- [Task set]:
- a) In the text on the Polish–Czechoslovak border conflicts, which two states signed the 1958 treaty that settled the conflicts?
- b) Copy the passage of the text on the Polish–Czechoslovak border conflicts starting with "Before the First" and going on through "the Polish language.", changing "tourism" to "travel".

- [Text extract]:
Conflict: | Polish–Czechoslovak border conflicts |
Date: | 1918–1958 |
Place: | Polish-Czechoslovak border |
Result: | Treaty signed in 1958 between the two countries. |
Combatant1: | Poland |
Combatant2: | Czechoslovakia |
Border conflicts between Poland and Czechoslovakia began in 1918 between the Second Polish Republic and First Czechoslovak Republic, both freshly created states. The conflicts centered on the disputed areas of Cieszyn Silesia, Orava Territory and Spiš. After World War II they broadened to include areas around the cities of Kłodzko and Racibórz, which until 1945 had belonged to Germany. The conflicts became critical in 1919 and were finally settled in 1958 in a treaty between the Polish People's Republic and the Czechoslovak Socialist Republic.
Before the First World War both Spiš and Orava were multi-ethnic areas. The inhabitants of the northernmost parts of both lands were predominantly Gorals, whose dialect and customs were in many ways similar to those of the Podhale Gorals. Another area inhabited by Gorals was situated in Čadca area. At the end of 19th century tourism in and around the Tatra Mountains became very popular among the Polish educated public and the folklore of the Podhale Gorals was heavily romanticized by writers and artists. Because of their archaic Polish basis, the Goral dialects became a popular object of study among linguists dealing with the history of the Polish language.
As a result, by the end of the 19th century Polish intellectuals commonly saw the Goral speaking areas in Spiš, Orava and around Čadca as being ethnographically Polish just like Podhale, irrespective of their inhabitants' actual national consciousness (or lack of it). The exception was northeastern Orava, with an influx of Polish or Polish-educated priests into the local Catholic parishes and some circulation of the Polish-language newspaper Gazeta Zakopiańska from nearby Podhale.

- [Given information]:

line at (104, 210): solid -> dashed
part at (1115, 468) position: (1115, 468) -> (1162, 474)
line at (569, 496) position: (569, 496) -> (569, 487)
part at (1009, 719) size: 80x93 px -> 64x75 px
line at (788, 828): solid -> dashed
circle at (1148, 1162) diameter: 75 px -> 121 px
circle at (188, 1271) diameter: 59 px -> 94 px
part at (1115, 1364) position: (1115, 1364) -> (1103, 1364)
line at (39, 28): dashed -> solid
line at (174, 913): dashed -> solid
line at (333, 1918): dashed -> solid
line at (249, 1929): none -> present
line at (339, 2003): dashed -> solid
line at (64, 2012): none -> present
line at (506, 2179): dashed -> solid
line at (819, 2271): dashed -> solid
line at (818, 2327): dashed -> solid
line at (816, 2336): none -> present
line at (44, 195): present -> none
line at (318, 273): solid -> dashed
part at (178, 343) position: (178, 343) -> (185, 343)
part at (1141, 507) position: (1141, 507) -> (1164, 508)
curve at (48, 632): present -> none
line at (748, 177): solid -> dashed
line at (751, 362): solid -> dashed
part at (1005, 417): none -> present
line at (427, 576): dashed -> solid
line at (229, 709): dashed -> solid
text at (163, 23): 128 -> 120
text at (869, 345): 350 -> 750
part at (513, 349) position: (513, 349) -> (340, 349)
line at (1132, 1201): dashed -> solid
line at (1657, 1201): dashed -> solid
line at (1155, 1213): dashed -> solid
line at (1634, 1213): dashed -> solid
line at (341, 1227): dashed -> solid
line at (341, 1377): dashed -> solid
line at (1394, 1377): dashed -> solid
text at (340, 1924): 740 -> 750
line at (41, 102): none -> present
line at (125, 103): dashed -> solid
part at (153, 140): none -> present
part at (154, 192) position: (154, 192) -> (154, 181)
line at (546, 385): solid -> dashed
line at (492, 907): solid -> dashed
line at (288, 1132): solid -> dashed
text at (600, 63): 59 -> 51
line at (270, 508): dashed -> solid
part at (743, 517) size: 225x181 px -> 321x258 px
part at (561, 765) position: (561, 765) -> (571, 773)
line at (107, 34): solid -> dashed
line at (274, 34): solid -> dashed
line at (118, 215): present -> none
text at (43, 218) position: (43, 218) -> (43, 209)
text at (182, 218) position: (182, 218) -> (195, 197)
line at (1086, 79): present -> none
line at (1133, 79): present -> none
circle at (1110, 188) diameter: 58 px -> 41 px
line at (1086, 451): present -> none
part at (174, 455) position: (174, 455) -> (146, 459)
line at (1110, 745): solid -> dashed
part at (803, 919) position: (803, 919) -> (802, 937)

- [Answer list]:
- a) The Polish People's Republic and the Czechoslovak Socialist Republic.

- b)
Before the First World War both Spiš and Orava were multi-ethnic areas. The inhabitants of the northernmost parts of both lands were predominantly Gorals, whose dialect and customs were in many ways similar to those of the Podhale Gorals. Another area inhabited by Gorals was situated in Čadca area. At the end of 19th century travel in and around the Tatra Mountains became very popular among the Polish educated public and the folklore of the Podhale Gorals was heavily romanticized by writers and artists. Because of their archaic Polish basis, the Goral dialects became a popular object of study among linguists dealing with the history of the Polish language.